XI

En arrivant à neuf heures au poste, Adamsberg salua le brigadier de garde, celui qui avait voulu connaître l’histoire de l’ours. Celui-ci lui fit comprendre par un signe que les choses se présentaient au plus mal. Trabelmann avait en effet perdu toute sa convivialité de la veille et l’attendait debout dans son bureau, les mains croisées et le dos fixe.

— Vous vous foutez de ma gueule, Adamsberg ? demanda-t-il d’une voix chargée de colère. C’est une manie chez les flics de prendre les gendarmes pour des cons ?

Adamsberg resta debout face au commandant. Le mieux, en ce cas, est de laisser parler. Il devinait et c’était assez. Mais il n’avait pas imaginé que Trabelmann aurait fait aussi vite. Il l’avait sous-estimé.

— Le juge Fulgence est mort il y a seize ans ! cria Trabelmann. Décédé, claqué, mort ! Ce n’est plus un conte, Adamsberg, c’est un roman d’épouvante ! Et ne me dites pas que vous ne le saviez pas ! Vos notes s’arrêtent en 1987 !

— Je le sais, bien sûr. J’étais à son enterrement.

— Et vous me faites perdre ma journée pour votre histoire de dingue ? Pour m’expliquer que ce vieux a tué la petite Wind à Schiltigheim ? Sans vous figurer une seconde que le brave gendarme Trabelmann pourrait prendre quelques renseignements sur le juge ?

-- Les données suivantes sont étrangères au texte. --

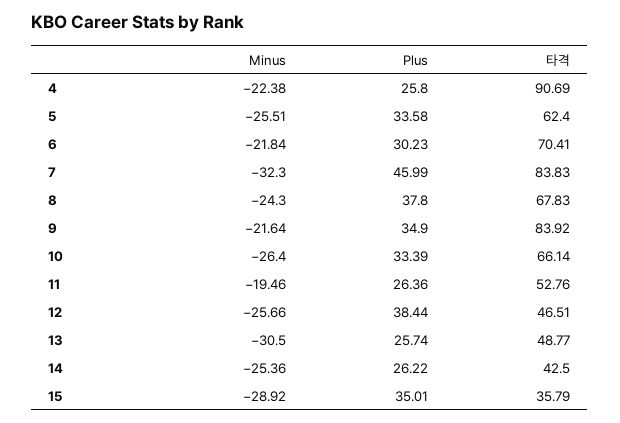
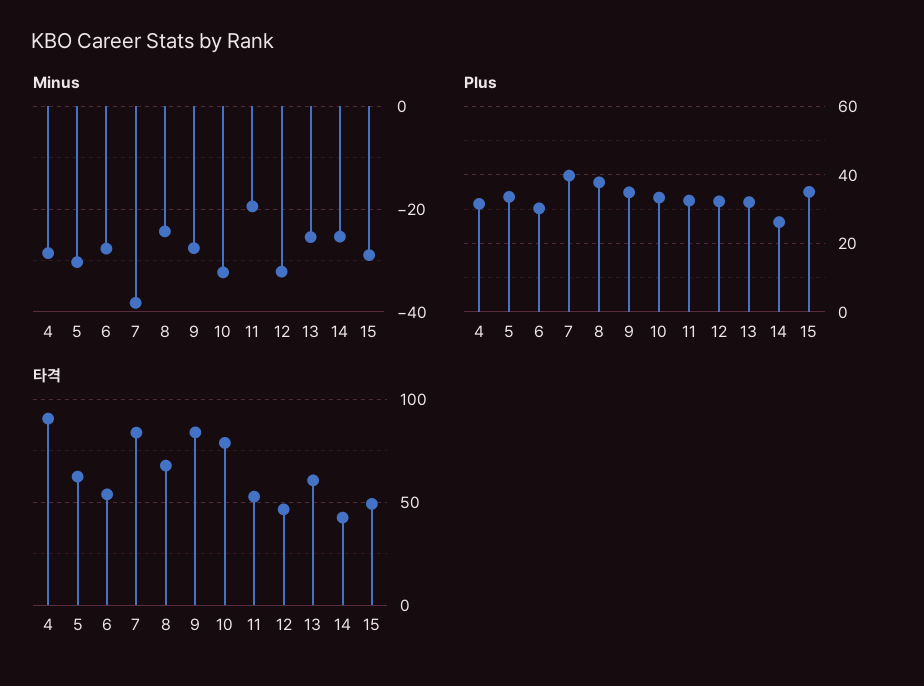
  {
    "Minus": {
-     "4": -22.38,
+     "4": -28,
-     "5": -25.51,
+     "5": -30,
-     "6": -21.84,
+     "6": -28,
-     "7": -32.3,
+     "7": -38,
      "8": -24.3,
-     "9": -21.64,
+     "9": -28,
-     "10": -26.4,
+     "10": -32,
      "11": -19.46,
-     "12": -25.66,
+     "12": -32,
-     "13": -30.5,
+     "13": -26,
      "14": -25.36,
      "15": -28.92
    },
    "Plus": {
-     "4": 25.8,
+     "4": 32,
      "5": 33.58,
      "6": 30.23,
-     "7": 45.99,
+     "7": 40,
      "8": 37.8,
      "9": 34.9,
      "10": 33.39,
-     "11": 26.36,
+     "11": 32,
-     "12": 38.44,
+     "12": 32,
-     "13": 25.74,
+     "13": 32,
      "14": 26.22,
      "15": 35.01
    },
    "타격": {
      "4": 90.69,
      "5": 62.4,
-     "6": 70.41,
+     "6": 55,
      "7": 83.83,
      "8": 67.83,
      "9": 83.92,
-     "10": 66.14,
+     "10": 80,
      "11": 52.76,
      "12": 46.51,
-     "13": 48.77,
+     "13": 60,
      "14": 42.5,
-     "15": 35.79
+     "15": 50
    }
  }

— C’est vrai, je n’y ai pas pensé et je m’en excuse. Mais si vous avez pris la peine de le faire, c’est que le cas de Fulgence vous intriguait assez pour désirer en savoir plus.

— À quoi jouez-vous, Adamsberg ? À traquer un fantôme ? Je préfère ne pas y croire ou bien votre place n’est plus chez les flics mais dans un asile de cinglés. Qu’est-ce que vous êtes venu foutre ici ? Au juste ?

— Prendre les mensurations des blessures, interroger Vétilleux, et vous signaler cette piste.

— Vous pensez à un émule peut-être ? Un imitateur ? Un fils ?

Adamsberg eut l’impression de revivre par étapes sa conversation de l’avant-veille avec Danglard.

— Pas de disciple et pas d’enfant. Fulgence opère seul.

— Vous rendez-vous compte que vous êtes en train de me dire froidement que vous avez perdu l’esprit ?

— Je me rends compte que vous le pensez, commandant. M’autorisez-vous à saluer Vétilleux avant de partir ?

— Non ! cria Trabelmann.

— Si cela vous convient de livrer un innocent à la justice, cela ne regarde que vous.

Adamsberg contourna Trabelmann pour récupérer ses dossiers et les fourrer gauchement dans son sac, une opération qui prenait du temps avec une seule main. Le commandant ne l’aida pas, pas plus que ne l’avait fait Danglard. Il tendit la main à Trabelmann pour le saluer mais celui-ci ne décroisa pas les bras.

— Eh bien, nous nous reverrons, Trabelmann, un jour ou l’autre, avec la tête du juge plantée sur son trident.

— Adamsberg, je me suis trompé.

Le commissaire leva les yeux, surpris.

— Votre ego n’est pas grand comme la table, mais comme la cathédrale de Strasbourg.

— Que vous n’aimez pas.

— Affirmatif.

Adamsberg se dirigea vers la sortie. Dans le bureau, les couloirs, le hall, le silence était tombé comme une averse, emportant voix, mouvements, bruits de pas. Ayant passé la porte, il vit le jeune brigadier l’escorter sur quelques mètres.

— Commissaire, l’histoire de l’ours ?

— Ne me suivez pas, brigadier, il en va de votre poste.

Il lui adressa un rapide clin d’œil et s’en alla à pied, sans une voiture pour le conduire à la gare de Strasbourg. Mais, contrairement à Vétilleux, quelques kilomètres à pied ne représentaient pas une « trotte » pour le commissaire, mais une balade à peine suffisante pour chasser de son esprit le nouvel adversaire que le juge Fulgence venait d’ajouter à sa collection.